Mais l’Op. 61, qui se souvient si souvent de Beethoven, n’est pas en reste, incarné avec subtilité, chanté large et intense jusque dans ses ponctuations interrogatives. Et une fois encore le son des quatre amis, beau, rayonnant, tendre, m’émeut, comme à rebours des jeunes ensembles tchèques qui jouent anguleux en croyant être modernes.

Ici Dvořák parle, dans son plus intime certes, mais il nous conduit aussi vers les paysages rêvés qui ont nourri sa veine lyrique si singulière. Bonheur supplémentaire, les Talich sont enfin captés dans la réalité de leur sonorité, souple, élégante, un rien viennoise par cet hédonisme des archets.

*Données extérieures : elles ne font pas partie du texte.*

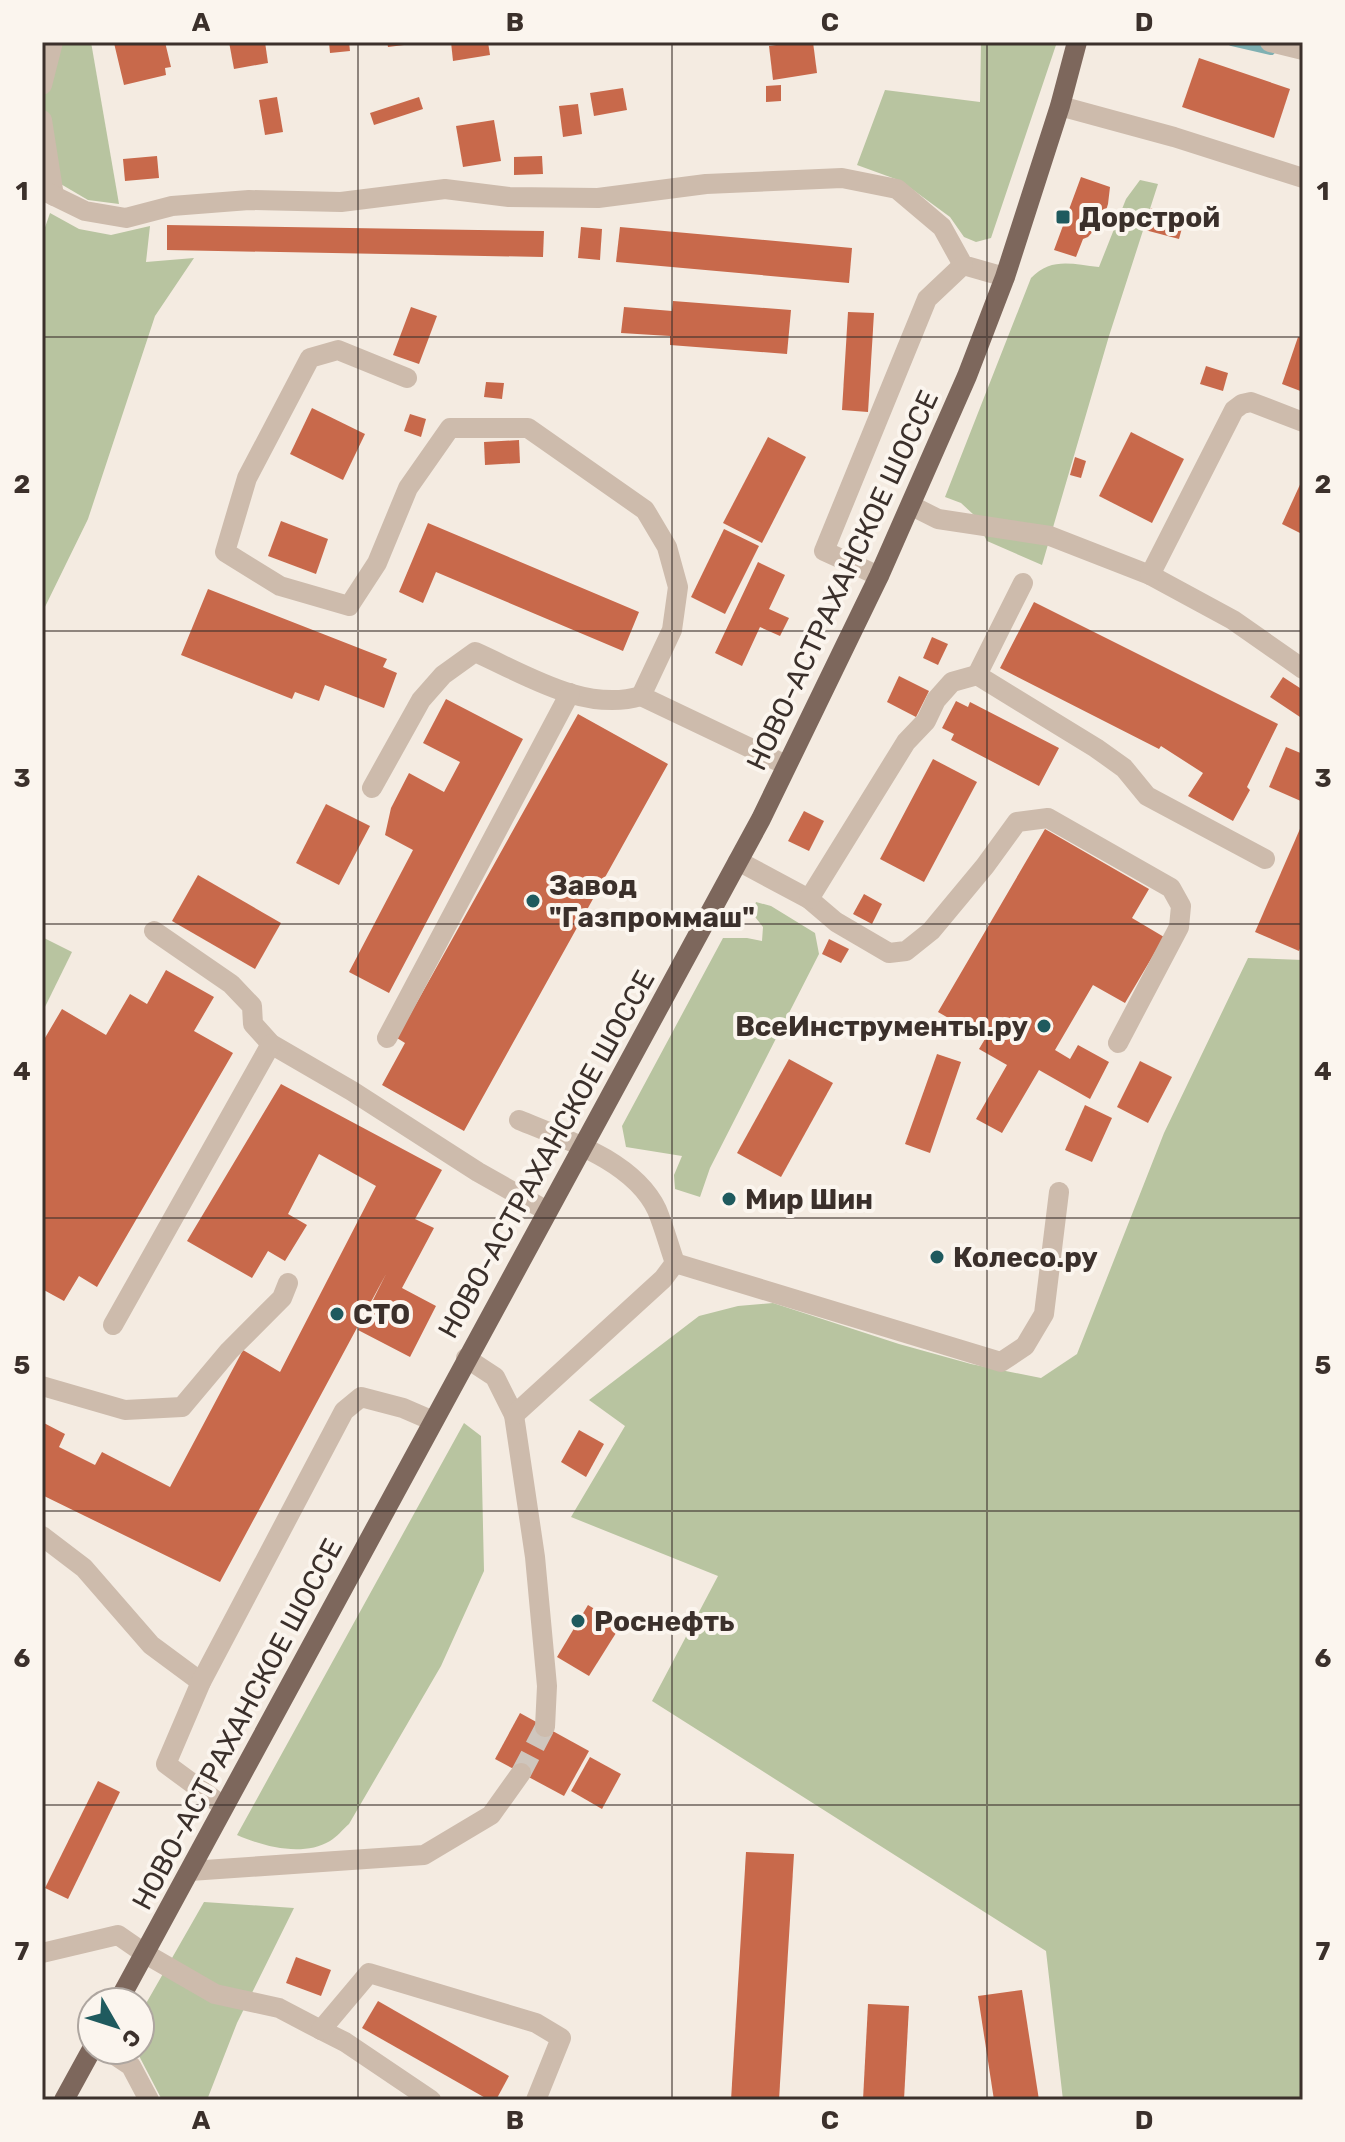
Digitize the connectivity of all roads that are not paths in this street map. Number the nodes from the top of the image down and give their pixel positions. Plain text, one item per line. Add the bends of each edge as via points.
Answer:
1 (53, 42) edge
2 (1077, 42) edge
3 (1270, 42) edge
4 (1303, 50) edge
5 (42, 85) edge
6 (1060, 106) junction
7 (42, 120) edge
8 (1303, 178) edge
9 (48, 193) edge
10 (963, 265) junction
11 (1005, 277) junction
12 (407, 378) dead end
13 (1303, 422) edge
14 (912, 506) junction
15 (1150, 575) junction
16 (879, 576) junction
17 (1023, 583) dead end
18 (1303, 669) edge
19 (977, 675) junction
20 (570, 693) junction
21 (641, 696) junction
22 (786, 765) junction
23 (372, 788) dead end
24 (1265, 859) dead end
25 (738, 861) junction
26 (809, 899) junction
27 (154, 931) dead end
28 (387, 1038) dead end
29 (1118, 1043) dead end
30 (271, 1044) junction
31 (519, 1120) dead end
32 (583, 1145) junction
33 (1059, 1192) dead end
34 (547, 1211) junction
35 (675, 1263) junction
36 (288, 1283) dead end
37 (113, 1325) dead end
38 (466, 1358) junction
39 (42, 1386) edge
40 (514, 1415) junction
41 (433, 1421) junction
42 (42, 1536) edge
43 (201, 1682) junction
44 (545, 1727) tunnel mouth
45 (521, 1773) tunnel mouth
46 (223, 1806) junction
47 (190, 1871) junction
48 (42, 1953) edge
49 (144, 1953) junction
50 (126, 1986) edge
51 (321, 2030) junction
52 (83, 2066) edge
53 (131, 2066) edge
54 (64, 2100) edge
55 (149, 2100) edge
56 (431, 2100) edge
57 (536, 2100) edge

1 - 5 street
2 - 6 main road, НОВО-АСТРАХАНСКОЕ ШОССЕ
3 - 4 street
6 - 8 street
6 - 11 main road, НОВО-АСТРАХАНСКОЕ ШОССЕ
7 - 9 street
9 - 10 street via 85,211 126,218 172,206 249,200 341,202 445,189 509,197 598,198 706,184 842,178 897,189 942,227
10 - 11 street
10 - 16 street via 927,299 824,551
11 - 14 main road, НОВО-АСТРАХАНСКОЕ ШОССЕ
12 - 21 street via 338,350 310,358 247,478 225,552 280,586 349,606 377,563 408,488 450,428 528,428 645,510 667,547 678,587 672,630
13 - 15 street via 1251,402 1234,410
14 - 15 street via 938,519 1050,536
14 - 16 main road, НОВО-АСТРАХАНСКОЕ ШОССЕ
15 - 18 street via 1233,620
16 - 22 main road, НОВО-АСТРАХАНСКОЕ ШОССЕ
17 - 19 street
19 - 24 street via 1096,748 1124,768 1147,796
19 - 26 street via 952,682 936,700
20 - 21 street via 620,702
20 - 23 street via 475,652 443,675 421,700
20 - 28 street
21 - 22 street
22 - 25 main road, НОВО-АСТРАХАНСКОЕ ШОССЕ
25 - 26 street
25 - 32 main road, НОВО-АСТРАХАНСКОЕ ШОССЕ
26 - 29 street via 889,953 906,951 931,931 1017,822 1048,818 1171,888 1181,906 1179,927
27 - 30 street via 231,984 252,1006 253,1024
30 - 34 street
30 - 37 street
31 - 32 street
32 - 34 main road, НОВО-АСТРАХАНСКОЕ ШОССЕ
32 - 35 street via 634,1178 656,1208
33 - 35 street via 1044,1314 1025,1346 1001,1362
34 - 38 main road, НОВО-АСТРАХАНСКОЕ ШОССЕ
35 - 40 street
36 - 39 street via 282,1298 182,1407 125,1410
38 - 40 street via 495,1377
38 - 41 main road, НОВО-АСТРАХАНСКОЕ ШОССЕ
40 - 44 street via 535,1557 547,1686
41 - 43 street via 361,1397 344,1411
41 - 46 main road, НОВО-АСТРАХАНСКОЕ ШОССЕ
42 - 43 street via 84,1568 151,1645
43 - 46 street via 166,1764
45 - 47 street via 491,1815 424,1855
46 - 47 main road, НОВО-АСТРАХАНСКОЕ ШОССЕ
47 - 49 main road, НОВО-АСТРАХАНСКОЕ ШОССЕ
48 - 49 street via 118,1935
49 - 50 main road, НОВО-АСТРАХАНСКОЕ ШОССЕ
49 - 51 street via 215,1994 279,2008
51 - 56 street
51 - 57 street via 369,1973 536,2023 561,2038
52 - 54 main road
53 - 55 street

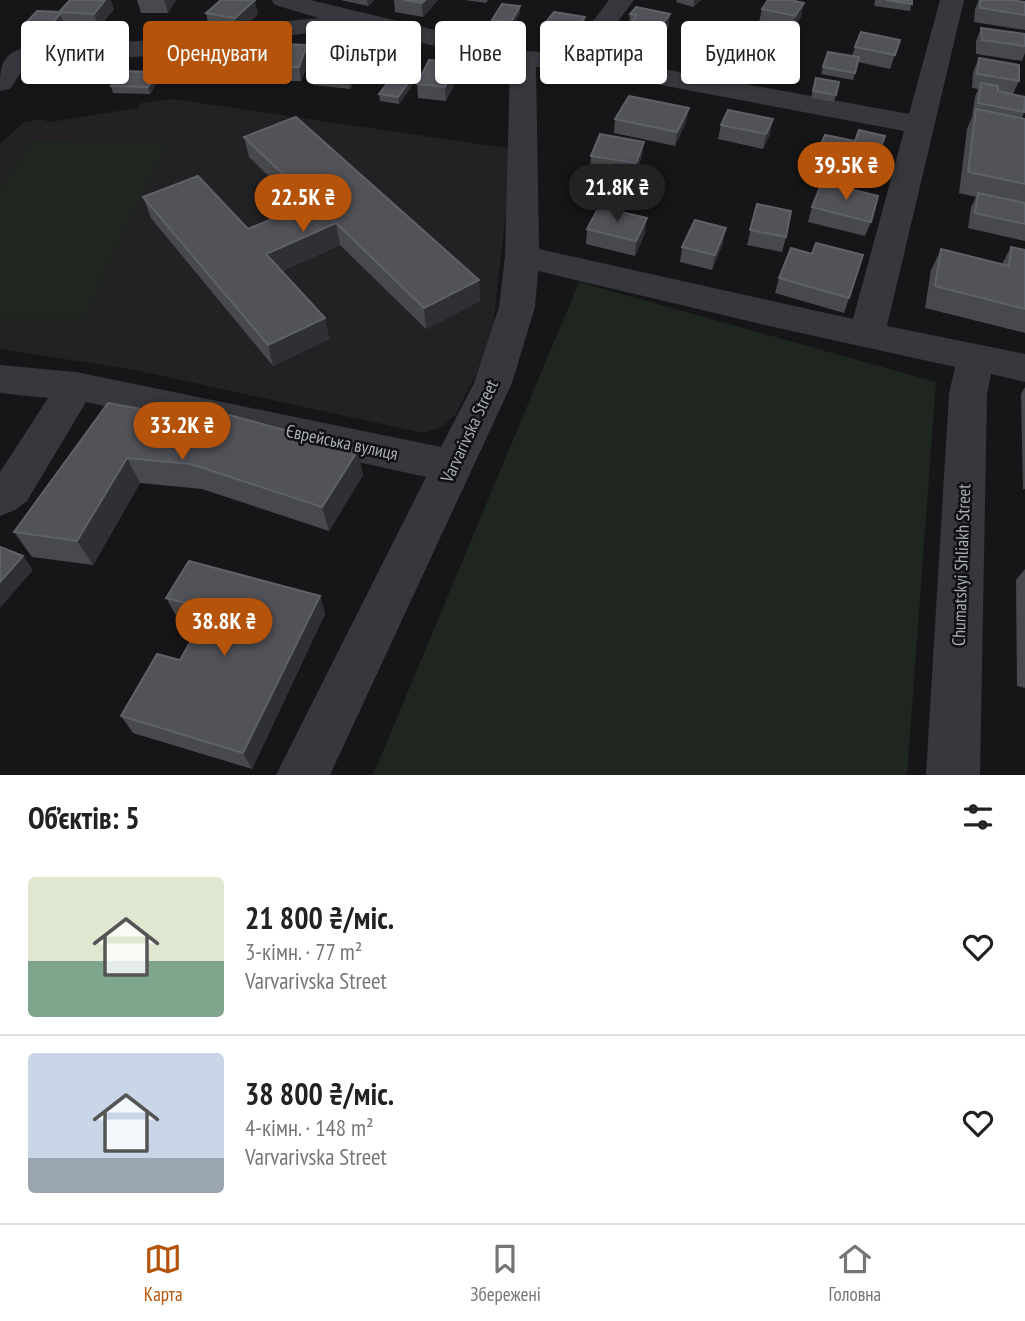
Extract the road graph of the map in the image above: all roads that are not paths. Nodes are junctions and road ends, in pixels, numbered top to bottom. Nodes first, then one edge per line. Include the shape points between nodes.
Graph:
1 (622, 0) edge
2 (952, 0) edge
3 (291, 1) edge
4 (355, 20) junction
5 (604, 21) edge
6 (435, 39) edge
7 (667, 78) edge
8 (0, 83) edge
9 (523, 84) edge
10 (920, 125) junction
11 (522, 256) junction
12 (867, 334) junction
13 (976, 356) junction
14 (1025, 368) edge
15 (0, 379) edge
16 (76, 386) junction
17 (453, 466) junction
18 (0, 498) edge
19 (303, 775) edge
20 (953, 775) edge

1 - 5 street
2 - 10 street
3 - 4 street
4 - 6 street
4 - 8 street via 266,31 211,45 26,55
7 - 10 street
9 - 11 street, Varvarivska Street
10 - 12 street
11 - 12 street
11 - 17 street, Varvarivska Street via 517,307 493,383
12 - 13 street
13 - 14 street
13 - 20 street, Chumatskyi Shliakh Street via 968,394
15 - 16 street, Єврейська вулиця
16 - 17 street, Єврейська вулиця
16 - 18 street via 12,489
17 - 19 street, Varvarivska Street

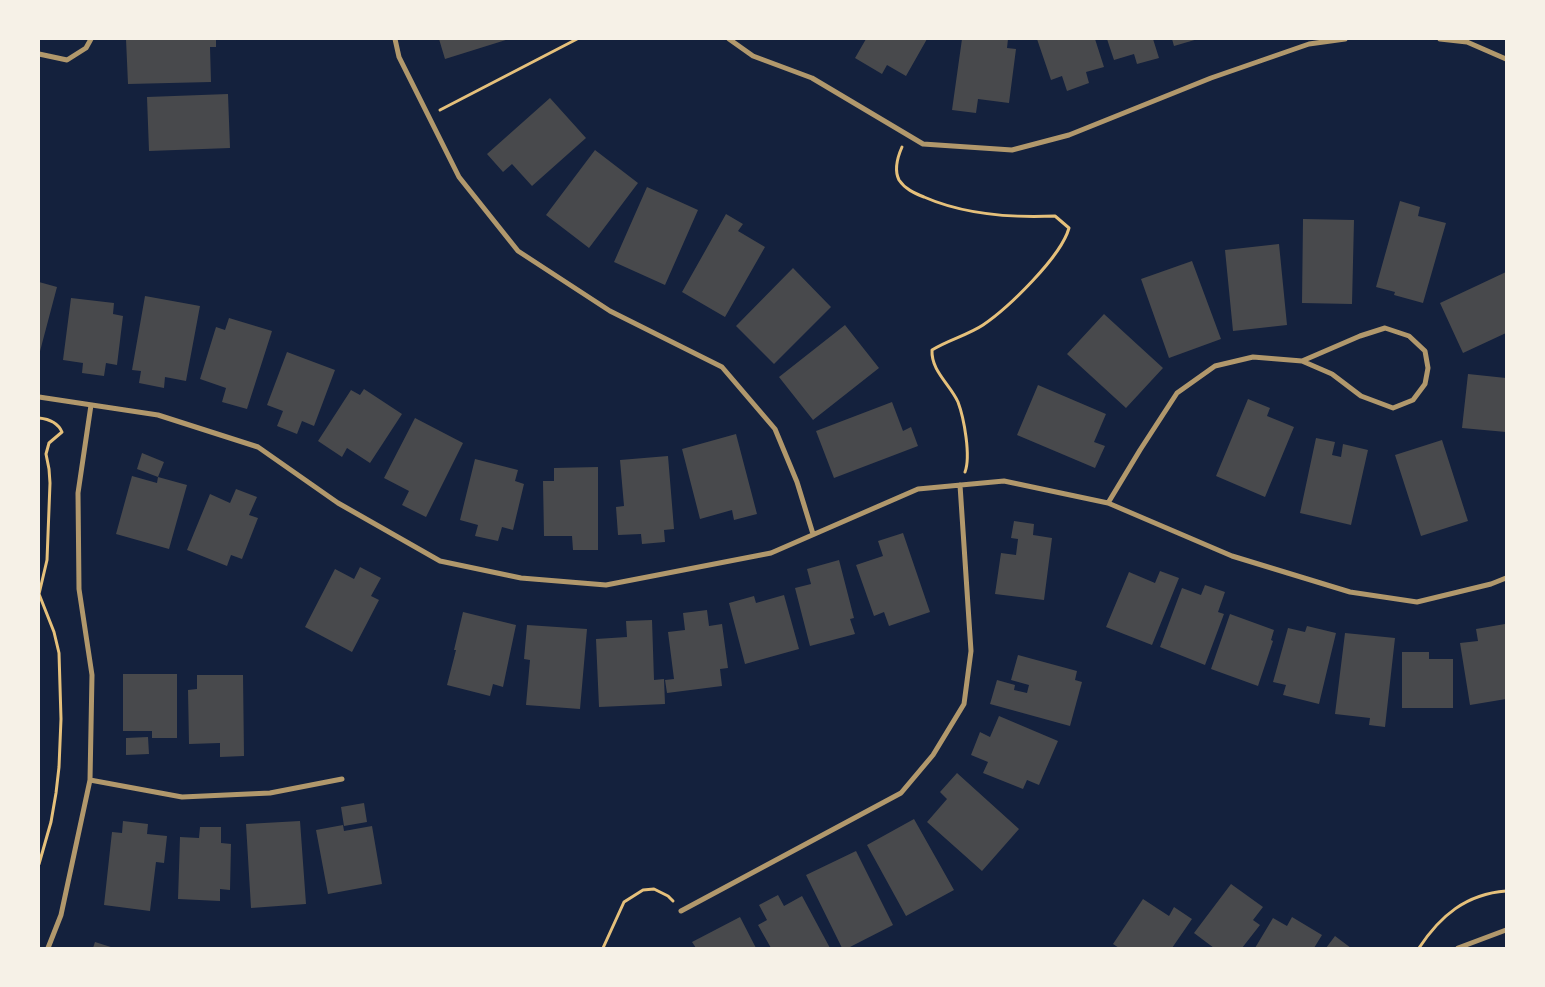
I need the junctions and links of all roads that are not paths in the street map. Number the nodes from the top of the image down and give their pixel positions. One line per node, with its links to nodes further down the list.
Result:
1 (91, 39): 6 (street)
2 (395, 39): 13 (street)
3 (729, 39): 4 (street)
4 (1345, 39)
5 (1440, 39): 7 (street)
6 (39, 54)
7 (1506, 58)
8 (1302, 360): 8 (street); 12 (street)
9 (39, 397): 10 (street)
10 (90, 405): 13 (street); 16 (street)
11 (960, 485): 12 (street); 13 (street); 17 (street)
12 (1108, 503): 14 (street)
13 (813, 534)
14 (1506, 578)
15 (342, 779): 16 (street)
16 (90, 780): 19 (street)
17 (681, 911)
18 (1506, 930): 20 (street)
19 (48, 948)
20 (1458, 948)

Le son doré, à l’image de Prague, rien moins.

LE DISQUE DU JOUR

cover talich quartet dvorak la dolce volta
Antonín Dvořák

(1756-1791)
Quatuor à cordes No. 10 en mi bémol majeur, Op. 51 B.92
Quatuor à cordes No. 11 en ut majeur, Op. 61 B.121

Quatuor Talich
Jan Talich, violon (Joseph Gagliano, 1780)
Roman Patočka, violin (origine non identifiée, Italie, ca. 1800)
Vladimír Bukač, alto (Giovanni Battista Guadagnini and Santino Lavazza, 1725)
Petr Prause, violoncelle (Martin Stoss, Vienna, 1821)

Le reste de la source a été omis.